Of course, the angle of rotation of the two elements of the prosthesis in the plane of the tibial plate 17 according to the invention can be any angle between 0 and the angle shown in FIGS . 9 and 10 of ± 17 °.

This rotation in a plane perpendicular to the sagittal plane, that of much smaller amplitude than classic rotation of the two elements is in the sagittal plane, corresponds to the Rotation performed by the natural knee joint, for example wise when man climbs the stairs of a staircase.

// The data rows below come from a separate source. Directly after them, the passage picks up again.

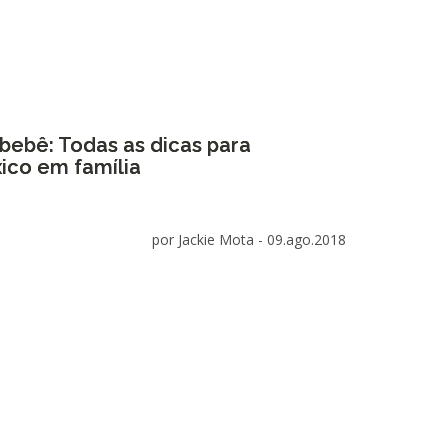
bebê: Todas as dicas para
xico em família
por Jackie Mota -
09.ago.2018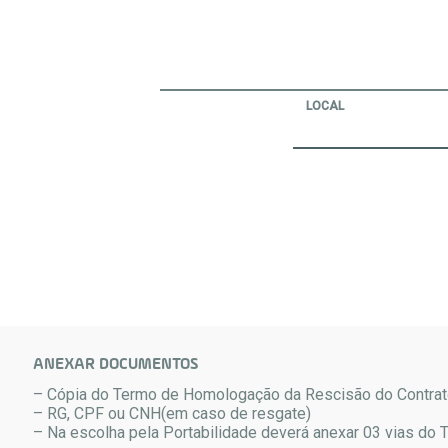
LOCAL
ANEXAR DOCUMENTOS
– Cópia do Termo de Homologação da Rescisão do Contrato
– RG, CPF ou CNH(em caso de resgate)
– Na escolha pela Portabilidade deverá anexar 03 vias do 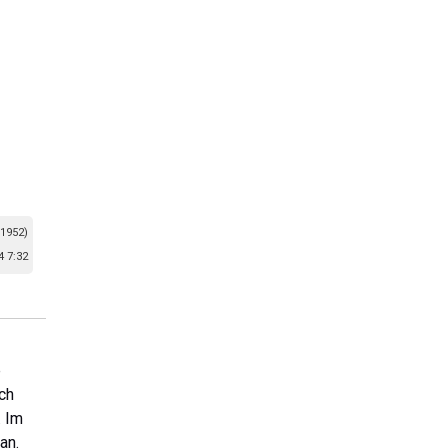
 1952)
 7:32
e
uch
. Im
an.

This possibility of double rotation according to the prosthesis the invention thus allows it to perform movements the more precisely the different degrees of freedom of the natural Knee joint match, and therefore the forces on the anchoring limiting the prosthesis in the bone.

Claims (5)

1. knee prosthesis with a femoral element ( 10 ) and a tibial element ( 11 ), between which a flexion joint acting in the Sa gittal plane and a swivel joint acting perpendicular to the sagittal plane is provided,
wherein for guiding the diffraction joint in the femoral element ( 10 ) is formed a groove ( 15 ) into which a rotatably arranged on the tibial element ( 11 ) engages guide element ( 29 ), and
wherein the femoral element ( 10 ) has end surfaces ( 46 ) which lie on bearing surfaces ( 13 ) of the tibial element ( 11 ) to form the diffraction and the rotary joint,
characterized,
that the guide element ( 25 ) is designed as a nose ( 29 ), and
that the guide surface ( 26 ) of the bottom of the groove ( 15 ) of the femoral element ( 10 ) and the guide surface ( 30 ) of the nose ( 29 ) are designed to be complementary and are always in engagement with the flexion movement. 2. Knee joint prosthesis according to claim 1, characterized in that the guide surface ( 26 ) of the bottom of the groove ( 15 ) of the femoral element ( 10 ) is convex and the guide surface ( 30 ) of the nose ( 29 ) is concave. 3. Knee joint prosthesis according to claim 1 or 2, characterized in
that the tibial element ( 11 ) has a circular central pin ( 19 ), and
that the nose ( 29 ) is arranged on a guide element ( 25 ) which is pivotally mounted on the pin ( 19 ) and whose axis corresponds to that of the tibial element ( 11 ). 4. Knee joint prosthesis according to claim 3, characterized in
that the tibial element ( 11 ) has a tibial plate ( 17 ) which is formed integrally with the circular central pin ( 19 ), and
that a bearing ( 24 ) with bearing surfaces ( 13 ) for the femal ralelement ( 10 ) and with the guide element ( 25 ) integrally formed approach ( 28 ) are plugged onto the pin ( 19 ). 5. Knee joint prosthesis according to claim 4, characterized in that the femoral element ( 10 ) and the tibial element ( 11 ) made of a metal alloy, the bearing ( 24 ) made of plastic and the guide element ( 25 ) made of plastic and a metallic base plate ( 31 ).